規制委員会(左側)と電力の原子力部門幹部が意見交換(インターネット中継)

原子力規制委員会は10月15日、電力会社の原子力部門責任者を招き、シビアアクシデント対応能力の向上に向けた教育・訓練の取組について聴取し意見交換を行った。

現在5基のプラントが再稼働している関西電力からは、原子力事業本部長の松村孝夫氏が出席。同氏は、シビアアクシデント対応能力向上のポイントとして、(1)いざというとき実際に対応できる、(2)災害が起きたときに誰でも対応できる、(3)指揮者がリーダーシップを発揮できる――ことをあげ、法定の訓練以外に同社が工夫した自主的訓練を数多く実施しスキルアップに努めているとした。その中で、関西電力グループの原子力安全システム研究所(INSS)がメンタル面でのスキル向上のため開発した「たいかん(体感、体幹)訓練」について紹介。人文系の専門家による助言も受け緊急時のリーダーシップを高めることを目的とした「間違った情報も輻輳する状況を設定し、いかにパニックに陥らないか」を学ばせる訓練プログラムで、2016年度以降、発電所当直の責任者らを対象に年4回程度実施しているという。
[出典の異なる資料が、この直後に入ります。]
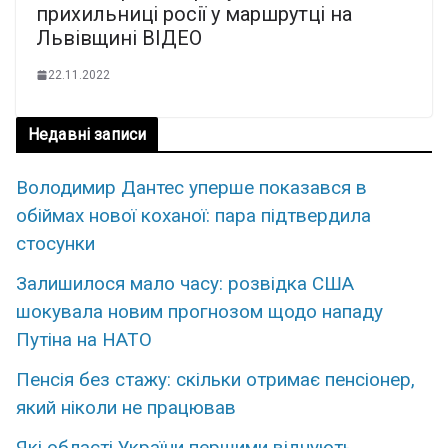
прихильниці росії у маршрутці на
Львівщині ВІДЕО
22.11.2022
Недавні записи
Володимир Дантес уперше показався в
обіймах нової коханої: пара підтвердила
стосунки
Залишилося мало часу: розвідка США
шокувала новим прогнозом щодо нападу
Путіна на НАТО
Пенсія без стажу: скільки отримає пенсіонер,
який ніколи не працював
Які області України першими відчують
中部電力原子力本部長の伊原一郎氏も、技術力以外のリーダーシップやコミュニケーション能力「ノンテクニカルスキル」強化の取組について説明。訓練実施中の「状況に関わる情報をメモしているか」、「落ち着いた態度で発話しているか」、「他者の発言を遮らずに傾聴しているか」などを指標とした行動観察シートによる評価・分析などを示した。

規制委員会からは、事業者・発電所間を通じた良好事例共有の重要性が述べられるとともに、判断プロセスの理解やコミュニケーション能力の向上に関し、訓練におけるロールプレイの有効性が、「立場が変われば見えるものも変わってくる」などと示唆された。

川内1・2号機の特重施設説明(九州電力発表資料より引用)

この他、九州電力原子力発電本部長の豊嶋直幸氏が、原子力発電プラントについて定期検査終了後6か月以内の実施が求められている「安全性向上評価」を巡る課題や、テロなどに備えた「特定重大事故等対処施設」(特重施設)に関する情報公開について説明。九州電力では川内原子力発電所1・2号機で特重施設が運用を開始している。特重施設の詳細については、セキュリティ上、規制委員会の公開会合でも一般向けの資料中にマスキングが施されるなど、明らかにされていないが、地元やマスコミから情報公開を求める意見が寄せられていることから、同社では、原子力規制庁との調整を踏まえ、開示可能な情報を整理した概念図を作成し対外説明を行ってきた。このほど、従前の概念図に加え設置目的・経緯、運用・訓練の概要などを付記し、より内容を充実した資料を作成し提示。規制委員会では今後も、特重施設に関する情報公開のあり方について、セキュリティと透明性のバランスにも留意し議論していく。